------ Extracted records ------

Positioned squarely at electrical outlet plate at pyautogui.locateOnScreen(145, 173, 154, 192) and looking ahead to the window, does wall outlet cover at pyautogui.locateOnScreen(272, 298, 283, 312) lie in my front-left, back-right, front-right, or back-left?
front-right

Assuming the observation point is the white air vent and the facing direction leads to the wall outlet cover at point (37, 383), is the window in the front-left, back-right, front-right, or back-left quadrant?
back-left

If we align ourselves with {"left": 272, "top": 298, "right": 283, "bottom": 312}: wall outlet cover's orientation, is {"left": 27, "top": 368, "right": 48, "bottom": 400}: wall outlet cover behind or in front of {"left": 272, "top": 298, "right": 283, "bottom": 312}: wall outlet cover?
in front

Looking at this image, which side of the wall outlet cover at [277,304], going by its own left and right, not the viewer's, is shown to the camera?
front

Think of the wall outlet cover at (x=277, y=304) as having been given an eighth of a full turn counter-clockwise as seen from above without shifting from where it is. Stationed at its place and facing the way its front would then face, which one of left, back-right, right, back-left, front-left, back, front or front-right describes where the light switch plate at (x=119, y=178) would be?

------

What is needed: Reproduce verbatim the lines from the one containing "If we align" through the end of the records, including both of those ends.

Response below:
If we align ourselves with {"left": 272, "top": 298, "right": 283, "bottom": 312}: wall outlet cover's orientation, is {"left": 27, "top": 368, "right": 48, "bottom": 400}: wall outlet cover behind or in front of {"left": 272, "top": 298, "right": 283, "bottom": 312}: wall outlet cover?
in front

Looking at this image, which side of the wall outlet cover at [277,304], going by its own left and right, not the viewer's, is shown to the camera?
front

Think of the wall outlet cover at (x=277, y=304) as having been given an eighth of a full turn counter-clockwise as seen from above without shifting from where it is. Stationed at its place and facing the way its front would then face, which one of left, back-right, right, back-left, front-left, back, front or front-right describes where the light switch plate at (x=119, y=178) would be?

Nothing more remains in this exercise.